■ **WHAT YOU HAVE TO DO**
Please repeat each entry. Match every word exactly.

■ **THE DATA**

BEGIN

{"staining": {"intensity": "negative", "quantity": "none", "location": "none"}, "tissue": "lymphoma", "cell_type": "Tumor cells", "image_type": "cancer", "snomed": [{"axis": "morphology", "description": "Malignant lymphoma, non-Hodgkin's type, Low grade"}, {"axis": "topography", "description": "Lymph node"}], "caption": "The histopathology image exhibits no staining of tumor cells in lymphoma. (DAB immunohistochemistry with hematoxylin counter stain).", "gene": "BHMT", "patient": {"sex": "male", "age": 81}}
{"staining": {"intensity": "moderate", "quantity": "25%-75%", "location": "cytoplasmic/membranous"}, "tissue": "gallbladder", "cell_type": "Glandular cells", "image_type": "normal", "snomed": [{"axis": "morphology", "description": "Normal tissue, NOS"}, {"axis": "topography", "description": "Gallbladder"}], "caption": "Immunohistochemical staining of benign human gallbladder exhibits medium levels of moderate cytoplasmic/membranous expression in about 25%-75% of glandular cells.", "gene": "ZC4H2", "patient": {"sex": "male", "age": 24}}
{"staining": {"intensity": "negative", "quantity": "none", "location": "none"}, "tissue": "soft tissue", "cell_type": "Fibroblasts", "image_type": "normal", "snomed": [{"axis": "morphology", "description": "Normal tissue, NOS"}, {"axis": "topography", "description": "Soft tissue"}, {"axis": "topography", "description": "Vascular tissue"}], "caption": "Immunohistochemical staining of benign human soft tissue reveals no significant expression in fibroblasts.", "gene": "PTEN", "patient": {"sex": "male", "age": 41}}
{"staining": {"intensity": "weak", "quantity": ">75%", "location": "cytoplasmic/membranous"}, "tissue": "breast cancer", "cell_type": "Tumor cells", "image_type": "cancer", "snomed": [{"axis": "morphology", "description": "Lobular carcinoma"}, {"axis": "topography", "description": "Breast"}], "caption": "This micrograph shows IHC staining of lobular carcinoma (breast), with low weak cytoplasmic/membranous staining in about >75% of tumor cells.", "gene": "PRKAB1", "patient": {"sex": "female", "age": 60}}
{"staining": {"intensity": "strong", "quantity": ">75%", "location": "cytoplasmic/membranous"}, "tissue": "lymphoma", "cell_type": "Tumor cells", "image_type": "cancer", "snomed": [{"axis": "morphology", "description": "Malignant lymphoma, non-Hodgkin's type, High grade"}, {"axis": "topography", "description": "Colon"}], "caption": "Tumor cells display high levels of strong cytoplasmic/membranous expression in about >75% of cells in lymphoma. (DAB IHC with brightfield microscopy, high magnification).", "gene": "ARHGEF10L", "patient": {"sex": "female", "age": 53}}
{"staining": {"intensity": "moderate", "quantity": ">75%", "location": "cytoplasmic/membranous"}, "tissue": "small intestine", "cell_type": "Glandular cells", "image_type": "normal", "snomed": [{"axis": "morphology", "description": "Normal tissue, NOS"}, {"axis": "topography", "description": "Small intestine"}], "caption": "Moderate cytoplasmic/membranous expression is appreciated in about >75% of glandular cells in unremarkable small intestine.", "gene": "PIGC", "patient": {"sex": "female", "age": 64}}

END

■ **WORKED SOLUTION**
{"staining": {"intensity": "negative", "quantity": "none", "location": "none"}, "tissue": "lymphoma", "cell_type": "Tumor cells", "image_type": "cancer", "snomed": [{"axis": "morphology", "description": "Malignant lymphoma, non-Hodgkin's type, Low grade"}, {"axis": "topography", "description": "Lymph node"}], "caption": "The histopathology image exhibits no staining of tumor cells in lymphoma. (DAB immunohistochemistry with hematoxylin counter stain).", "gene": "BHMT", "patient": {"sex": "male", "age": 81}}
{"staining": {"intensity": "moderate", "quantity": "25%-75%", "location": "cytoplasmic/membranous"}, "tissue": "gallbladder", "cell_type": "Glandular cells", "image_type": "normal", "snomed": [{"axis": "morphology", "description": "Normal tissue, NOS"}, {"axis": "topography", "description": "Gallbladder"}], "caption": "Immunohistochemical staining of benign human gallbladder exhibits medium levels of moderate cytoplasmic/membranous expression in about 25%-75% of glandular cells.", "gene": "ZC4H2", "patient": {"sex": "male", "age": 24}}
{"staining": {"intensity": "negative", "quantity": "none", "location": "none"}, "tissue": "soft tissue", "cell_type": "Fibroblasts", "image_type": "normal", "snomed": [{"axis": "morphology", "description": "Normal tissue, NOS"}, {"axis": "topography", "description": "Soft tissue"}, {"axis": "topography", "description": "Vascular tissue"}], "caption": "Immunohistochemical staining of benign human soft tissue reveals no significant expression in fibroblasts.", "gene": "PTEN", "patient": {"sex": "male", "age": 41}}
{"staining": {"intensity": "weak", "quantity": ">75%", "location": "cytoplasmic/membranous"}, "tissue": "breast cancer", "cell_type": "Tumor cells", "image_type": "cancer", "snomed": [{"axis": "morphology", "description": "Lobular carcinoma"}, {"axis": "topography", "description": "Breast"}], "caption": "This micrograph shows IHC staining of lobular carcinoma (breast), with low weak cytoplasmic/membranous staining in about >75% of tumor cells.", "gene": "PRKAB1", "patient": {"sex": "female", "age": 60}}
{"staining": {"intensity": "strong", "quantity": ">75%", "location": "cytoplasmic/membranous"}, "tissue": "lymphoma", "cell_type": "Tumor cells", "image_type": "cancer", "snomed": [{"axis": "morphology", "description": "Malignant lymphoma, non-Hodgkin's type, High grade"}, {"axis": "topography", "description": "Colon"}], "caption": "Tumor cells display high levels of strong cytoplasmic/membranous expression in about >75% of cells in lymphoma. (DAB IHC with brightfield microscopy, high magnification).", "gene": "ARHGEF10L", "patient": {"sex": "female", "age": 53}}
{"staining": {"intensity": "moderate", "quantity": ">75%", "location": "cytoplasmic/membranous"}, "tissue": "small intestine", "cell_type": "Glandular cells", "image_type": "normal", "snomed": [{"axis": "morphology", "description": "Normal tissue, NOS"}, {"axis": "topography", "description": "Small intestine"}], "caption": "Moderate cytoplasmic/membranous expression is appreciated in about >75% of glandular cells in unremarkable small intestine.", "gene": "PIGC", "patient": {"sex": "female", "age": 64}}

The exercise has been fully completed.